In the wake of Tuesday’s recall of District Attorney Chesa Boudin, London Breed struck a conciliatory “Now is a time for healing” note, and served word salad designed to appeal to both sides.
The national media thinkpiece ink has not yet dried on Tuesday’s recall of DA Chesa Boudin, and while there are still nearly 100,000 mail-in and provisional votes yet to be counted, it’s pretty implausible that Boudin can make up his nearly 25,000-point gap when already-counted ballots have run roughly 60-40 against him. Mayor London Breed, who gets to appoint Boudin’s replacement, spoke for the first time Wednesday after six months of vacillating remarks on the recall: “Oh, I do know how I’m going to vote!” (December 2021), “"I haven't made a decision in this recall election" (March 2022), and per the Chronicle today, “Breed also declined to tell reporters how she voted on the recall.”
“Now is a time for healing,” Breed told reporters Wednesday. That makes sense, it is wise for her to position herself above the fray while emotions are still running high. But see if you can make sense of the both-sidesism pablum with which she followed that up, captured below by KQED.
Today, San Francisco Mayor @LondonBreed addressed District Attorney Chesa Boudin's recall, pushing back on the notion that criminal justice reform is off the table, with Boudin out.@KQEDnews reporter @juliamcevoy1 captured the mayor's comments here: pic.twitter.com/y7IUjOkxpG
— Joe Fitzgerald Rodriguez (@FitzTheReporter) June 8, 2022
“This does not mean that criminal justice reform in San Francisco is going anywhere. It does not mean that there will be all of a sudden a significant setback,” Breed said. “And so this is something we care about. We want justice, but we also want to make sure that people have a second chance to live an effective life, to live in San Francisco in a way that allows them to thrive and not to have to cross that line. In fact, in our budget over the years we’ve always invested in programs that support the community. We’ve invested in programs that help to elevate the community.”
It may have been no accident Breed was flanked by her own handpicked appointed Supervisor Matt Dorsey, and that her first post-recall appearance was with the recently paid SFPD staffer who publicly endorsed the recall. Breed likely knew that the questions coming her way would be about her choice of Boudin’s successor, and she again picked her words carefully and with great vagueness.
“When you make these decisions, you have to be comfortable with the fact that some people are gonna agree with you and some are gonna disagree,” the Chronicle quotes Breed as saying. “But at the end of the day, when you’re in charge of the city, you have to be decisive and you have to stand by what you do and hope that people will understand it and respect it.”
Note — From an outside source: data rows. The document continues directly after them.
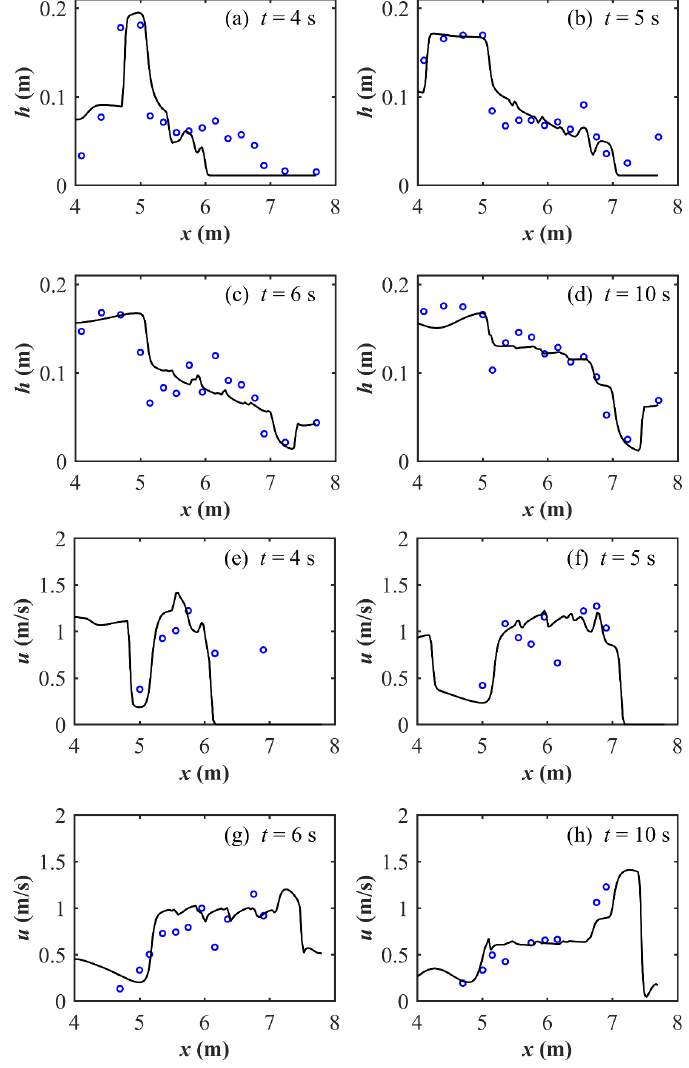
Figure 6. Computed and measured hydrodynamics: ( a – d ) water level profiles; ( e – h ) flow velocity profiles along the B-B section at four transients.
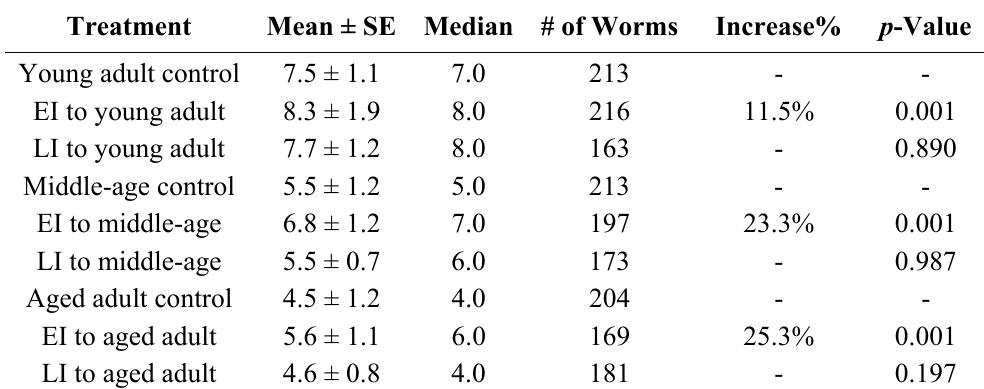
The V. cholera killing assays were repeated at least three times with similar results, and the data for representative experiments are shown. The lifespan data were analyzed using the log-rank test and p -values for each individual experiment are shown. EI represents the early-start intervention. LI represents the late-start intervention. # indicates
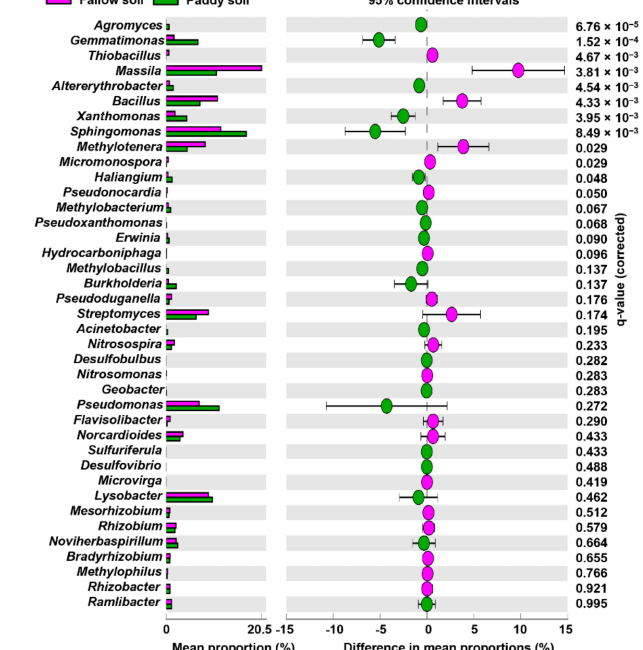
Figure 4. Relative abundances of possible BCAs and pathogenic rice genera. Relative abundance of 39 BCAs and pathogenic rice genera, determined by Welch’s t -test with a Benjamini–Hochberg FDR test correction to calculate q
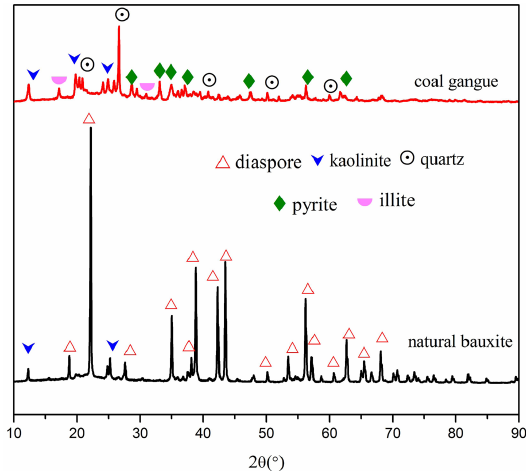
Figure 1. XRD patterns of the raw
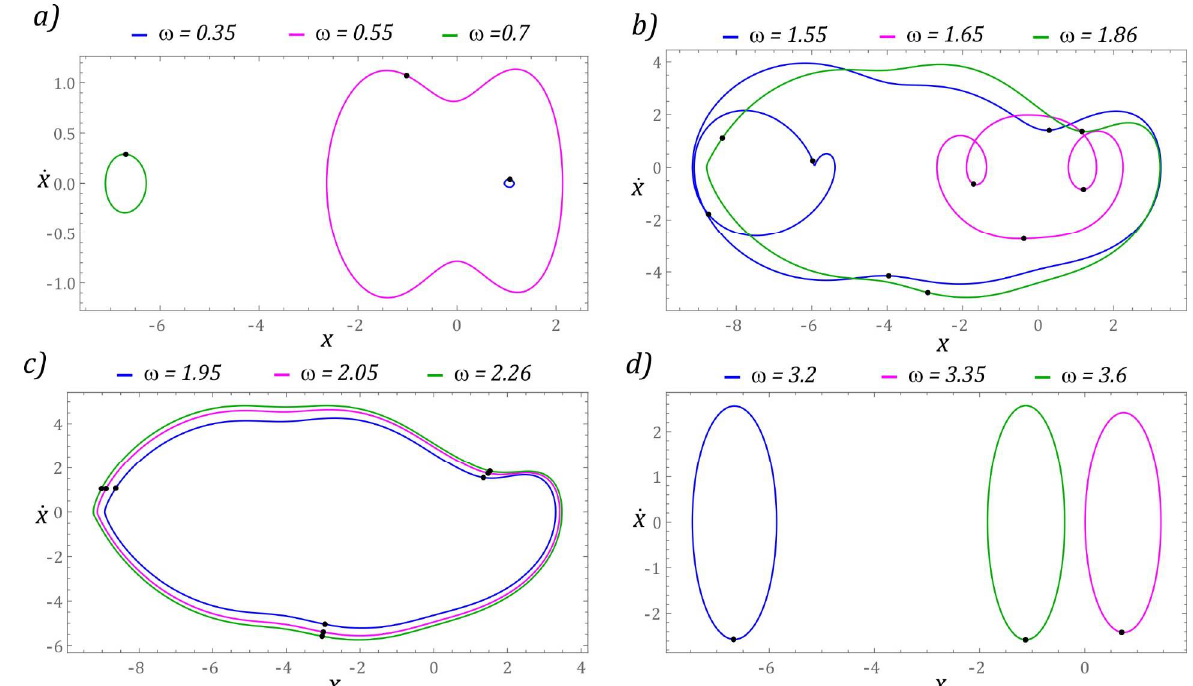
Figure 16. Sample graphic images of periodic solutions. The cases ( a – d ) show the selected solutions for increasing ω . The corresponding Poincaré maps with multiple black points ( b , c ) indicate higher period solutions.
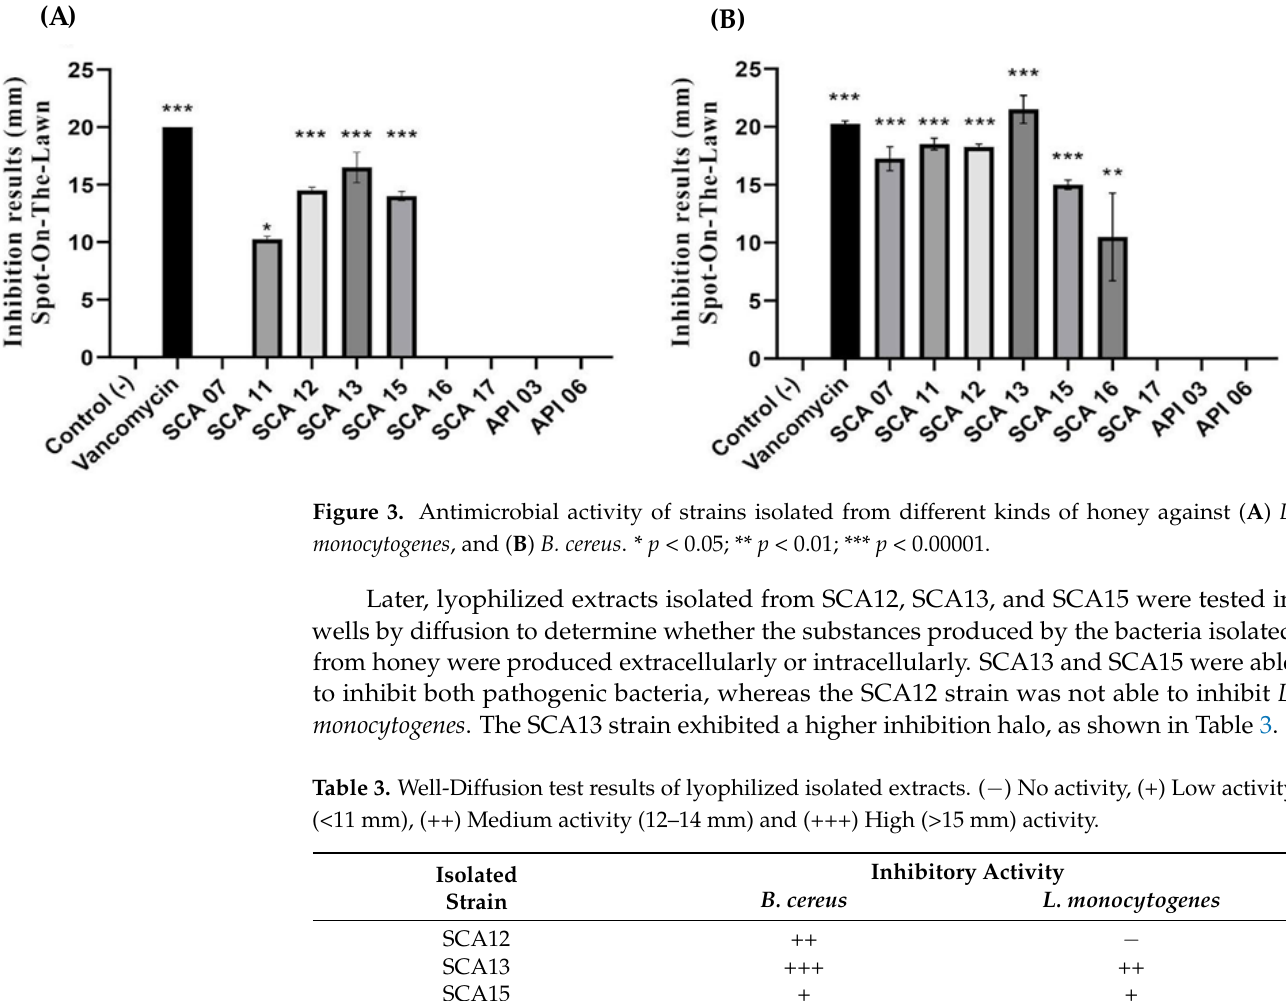
tor bacterium, L. monocytogenes.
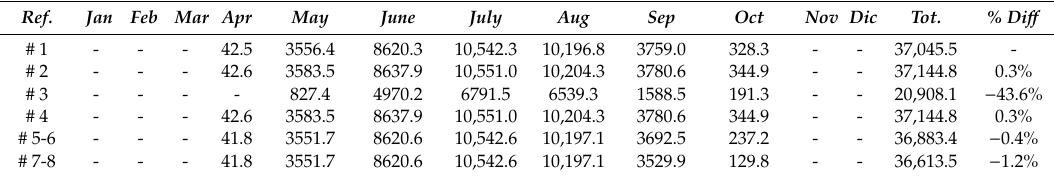
Table 5. Monthly thermal energy requirement (kWh / month) for cooling, covered by the traditional generator.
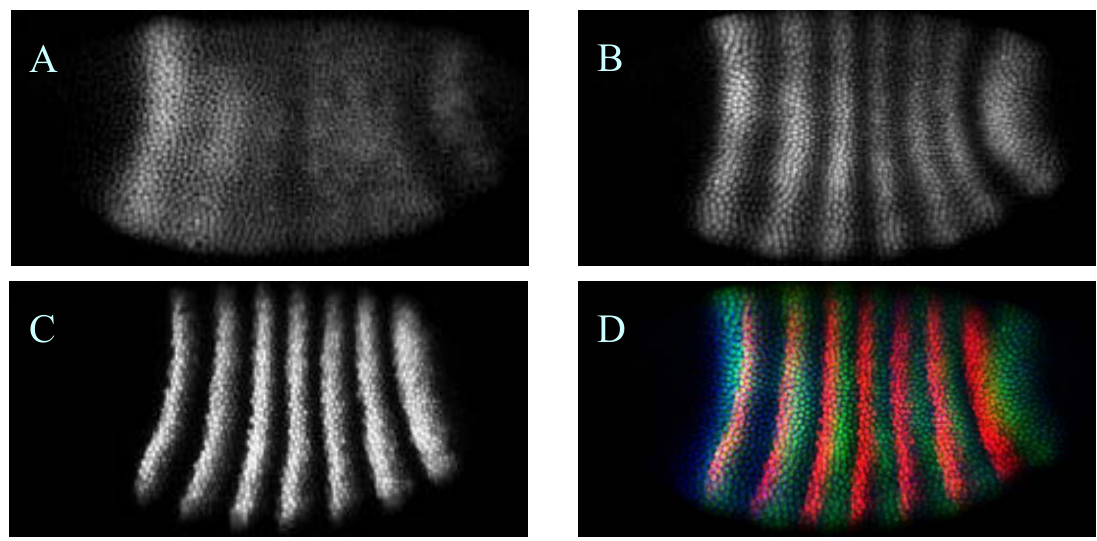
Figure 7: Temporal dynamics of expression of even-skipped gene. Expression patterns from 3 embryos of different age: (A) temporal class 1, (B) temporal class 4 and (C) temporal class 8. (D) is obtained by combining A, B and C, which are color coded as blue, green and red, correspondingly.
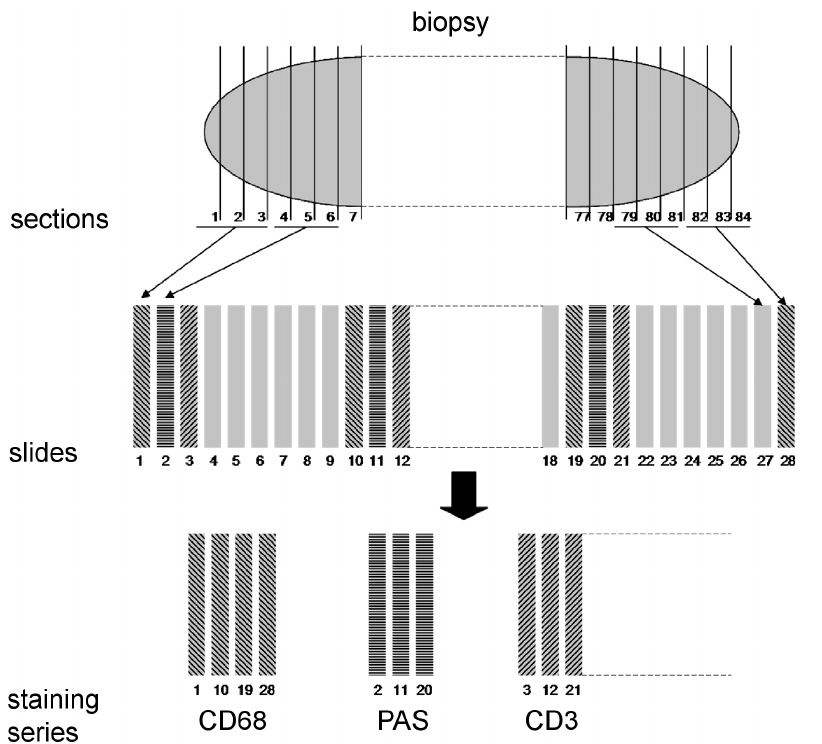
Figure 1. Schematic SUR sampling of the sections of a biopsy. After exhaustive sectioning, every three sections were mounted on numbered glass slides (1 to 28 in this example). With a random outset between the 1 st and the 9 th slide, nine slide samples, each consisting of every 9 th glass slide, were collected and stained.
The Chron floats the possibility of Breed appointing ex-Boudin staffer Brooke Jenkins, who appeared in ads promoting the recall. But it seems a higher likelihood Breed would appoint District 2 supervisor Catherine Stefani, who very clearly wants the job, and would also give Breed the douple-dip of appointing a DA along with another faithful ally on the Board of Supervisors, both of whom would owe their jobs to London Breed.